It’s a not-so-well-kept secret that Sarah Simmons, known for Rise Gourmet Goods and Bakeshop, has wanted to reopen her signature shop on Main Street. Rise, which closed in May of this year, served breakfast and lunch and was a favorite among locals.
Simmons’ Main Street dreams just might be coming true, and if the devil’s in the details, then look closely at a slide she presented at 1 Million Cups at Richland Library Wednesday morning: An expanded version of Rise is likely headed to 1649 Main.
In an interview before the 1 Million Cups presentation, Simmons said she wanted to be on Main Street because she’d observerd “the cities that were coming back were the cities where the main street was undergoing a revitalization. I saw the power in that, and I really wanted that for Columbia and I wanted to be a part of it.”

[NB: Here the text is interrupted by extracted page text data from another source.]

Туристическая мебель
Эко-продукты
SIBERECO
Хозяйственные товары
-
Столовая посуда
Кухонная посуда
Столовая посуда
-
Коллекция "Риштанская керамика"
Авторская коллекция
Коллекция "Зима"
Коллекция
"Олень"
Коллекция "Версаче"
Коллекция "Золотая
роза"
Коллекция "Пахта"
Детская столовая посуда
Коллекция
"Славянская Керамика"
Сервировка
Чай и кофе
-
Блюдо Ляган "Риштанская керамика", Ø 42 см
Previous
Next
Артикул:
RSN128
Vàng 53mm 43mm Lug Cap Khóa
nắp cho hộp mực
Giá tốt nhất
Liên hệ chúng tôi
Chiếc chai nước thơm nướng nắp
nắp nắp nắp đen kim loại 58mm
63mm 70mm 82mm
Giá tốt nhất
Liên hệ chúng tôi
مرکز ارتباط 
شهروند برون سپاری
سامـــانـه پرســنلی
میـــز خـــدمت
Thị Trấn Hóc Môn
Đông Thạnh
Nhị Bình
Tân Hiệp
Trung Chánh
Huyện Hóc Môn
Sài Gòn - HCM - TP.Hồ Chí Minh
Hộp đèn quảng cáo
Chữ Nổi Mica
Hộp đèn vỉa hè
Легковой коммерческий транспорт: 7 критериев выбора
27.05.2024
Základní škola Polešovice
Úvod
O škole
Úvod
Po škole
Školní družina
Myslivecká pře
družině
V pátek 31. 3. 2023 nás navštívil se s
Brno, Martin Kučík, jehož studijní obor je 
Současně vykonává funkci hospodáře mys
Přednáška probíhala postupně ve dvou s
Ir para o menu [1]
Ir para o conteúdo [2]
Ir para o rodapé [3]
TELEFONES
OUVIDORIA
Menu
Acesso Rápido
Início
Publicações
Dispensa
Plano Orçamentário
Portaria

Simmons presented the gathering at 1 Million Cups with an ambitious multi-year business plan that includes not only Rise on Main, but another full service restaurant as well as events catering and wholesale services.
The first restaurant, The Cafe at Richland Library’s Main location, will be operated by Simmons and her team, and will serve as a business incubator for those interested in learning the tricks of the restaurant trade. According to signage at the Library, The Cafe is slated to open before the end of 2017.
The other two restaurants will share a location: The new iteration of Rise will be a street-level breakfast and lunch spot, while Birds & Bubbles will serve a menu built around fried chicken and champagne at dinnertime on the below-street garden level.
While there’s no date set, the restaurants could open sometime in 2018.
And if the three restaurants weren’t ambitious enough, Simmons and Aaron Hoskins, her husband and business partner, want to use their expertise to train newcomers to the restaurant industry, too.
“We were out to dinner,” she says, “and we were watching someone open a wine bottle (by placing the bottle) under their armpit.” Simmons said the incident prompted them educate waitstaff, relieving an age old problem for restaurateurs everywhere: Good staff is hard to find, and even harder to keep.
“We may not ever be able to step away from high turnover from our hourly employees,” says Simmons, “because Columbia is a college town. But what we can do (by working with area schools and targeting the non-college bound students) is try to utilize those entry level positions and show people a path upward.”
Long term, the couple wants the entire business to be 100% employee owned.